제1항에 있어서, 근사단어열 인식방법은 훈련음성으로부터 양자화 설계과정을 거쳐 벡터양자기를 구하고, 각 단어에 대해 자주 발생하는 코드워드를 N개 구하며, 각 단어에 대한 음성의 최소 길이와 최대 길이를 저장하는 제1단계와; 제1단계와 같은 상태에서 음성이 입력되면 먼저, 특징을 추출하고 양자화 한다음 입력에 대한 상기 양자화된 코드워드와 각 코드워드로 양자화 할 때의 오차로부터 입력음성에 근사적으로 맞는 단어열을 선택하는 제2단계로 이루어진 것을 특징으로 하는 연결음성 인식의 검색방법.2. The method of claim 1, wherein the approximate word sequence recognition method comprises: obtaining a vector quantizer from a training speech through a quantization design process; calculating N codewords frequently occurring for each word; calculating a minimum length and a maximum length The method comprising: If a speech is input in the same state as the first step, the feature is first extracted and quantized. A word string that is approximately matched to the input speech is selected from the quantized codeword for the sound input and the error when quantizing the codeword into each codeword And a second step of searching for the connected speech recognition.

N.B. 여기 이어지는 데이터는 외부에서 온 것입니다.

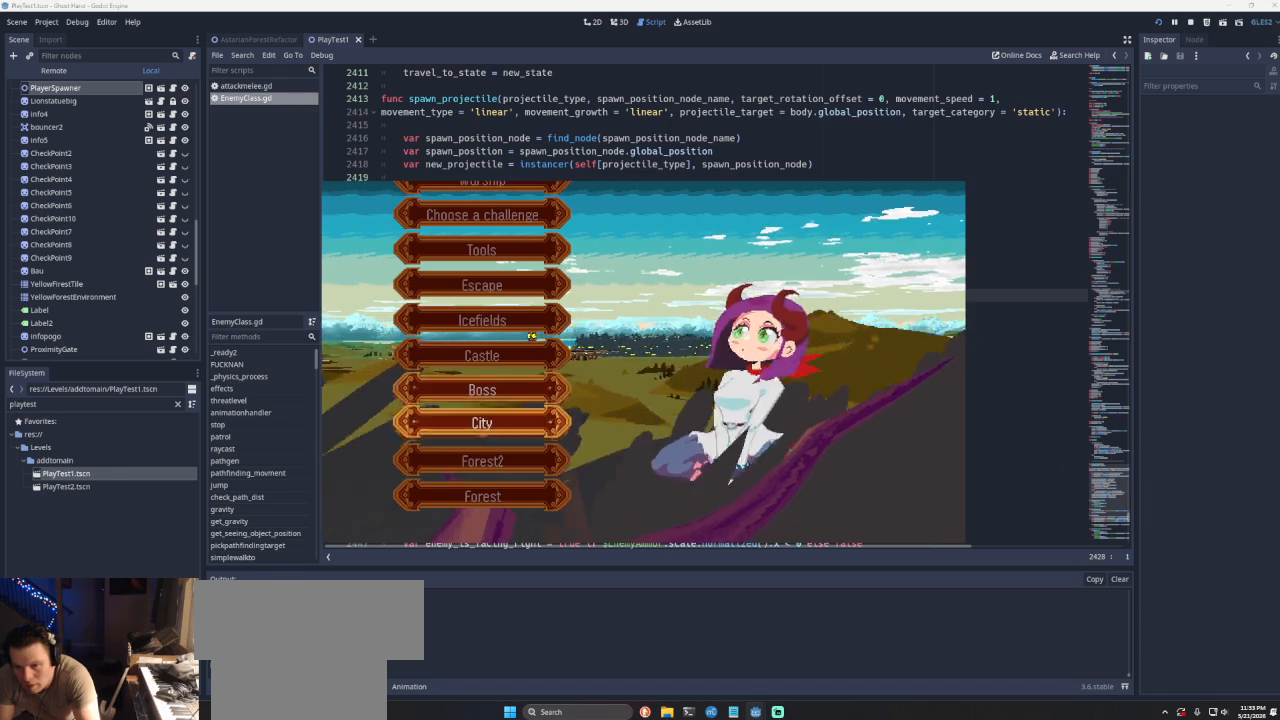
{"buttons": [], "left_stick": "center", "right_stick": "center", "events": [[33, "DPAD_DOWN", "down"], [133, "DPAD_DOWN", "up"], [200, "DPAD_DOWN", "down"], [333, "DPAD_DOWN", "up"]]}
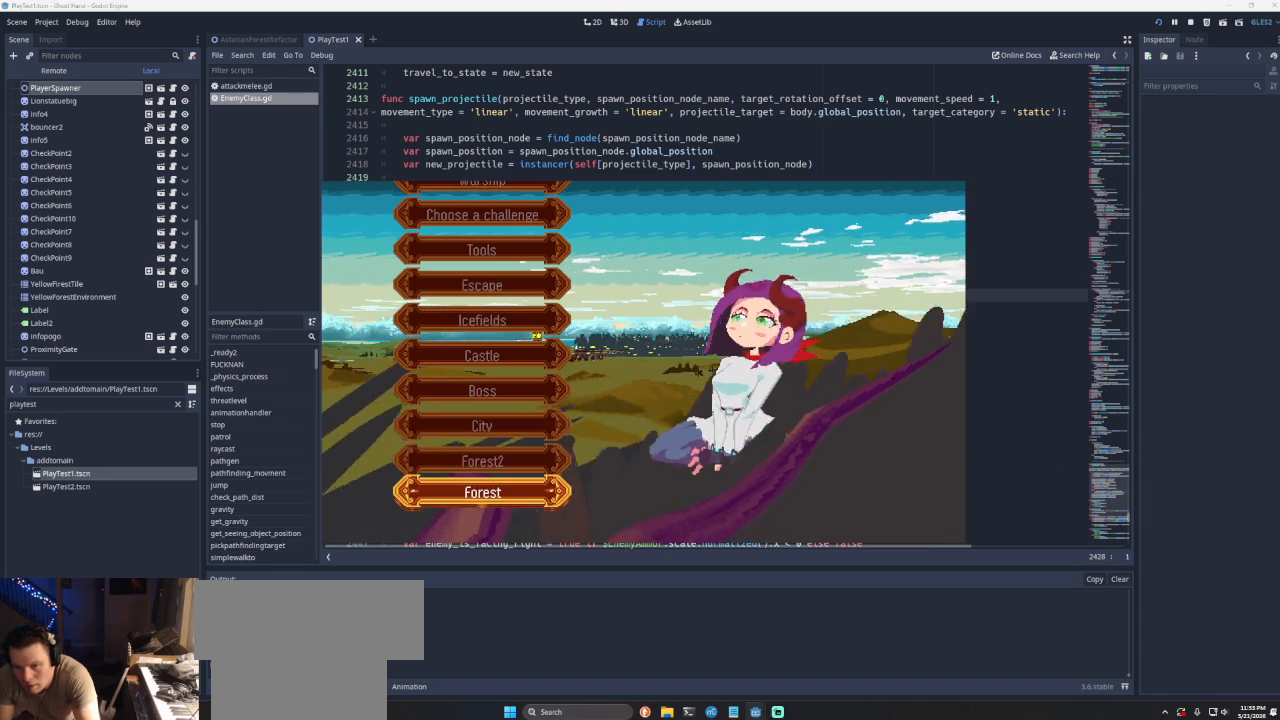
{"buttons": [], "left_stick": "center", "right_stick": "center", "events": [[200, "DPAD_UP", "down"], [300, "DPAD_UP", "up"], [367, "DPAD_UP", "down"], [467, "DPAD_UP", "up"]]}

제1항에 있어서, 단어정합 과정은 음성이 입력되면 입력의 시각점부터 각 단어의 최소길이에서 최대 길이까지 구간에서 해당되는 단어에 대해 자주 발생하는 코드워드의 양자화 오차를 모두 더하고 길이로 나누어 그 단어에 대한 유사도를 구하는 제1단계와; 상기 제1단계의 과정을 모든 단어에 대해서 수행하여 초소누적 오차를 갖는 단어를 선택하는 과정을 입력의 마지막 시점까지 반복함으로써 전체음성에 대한 근사단어열을 구하는 제2단계로 이루어진 것을 특징으로 하는 연결음성 인식의 검색방법.The method of claim 1, wherein, when a voice is input, the word matching process adds all the quantization errors of code words frequently occurring to the corresponding word from the input point of view to the maximum length of each word, A first step of obtaining a degree of similarity to a word; And a second step of performing a process of the first step on all the words and selecting a word having a cumulative error by repeating the process up to the last point of the input to obtain an approximate word string for the entire voice. Search method of speech recognition.

※ 참고사항 : 최초출원 내용에 의하여 공개하는 것임.※ Note: It is disclosed by the contents of the first application.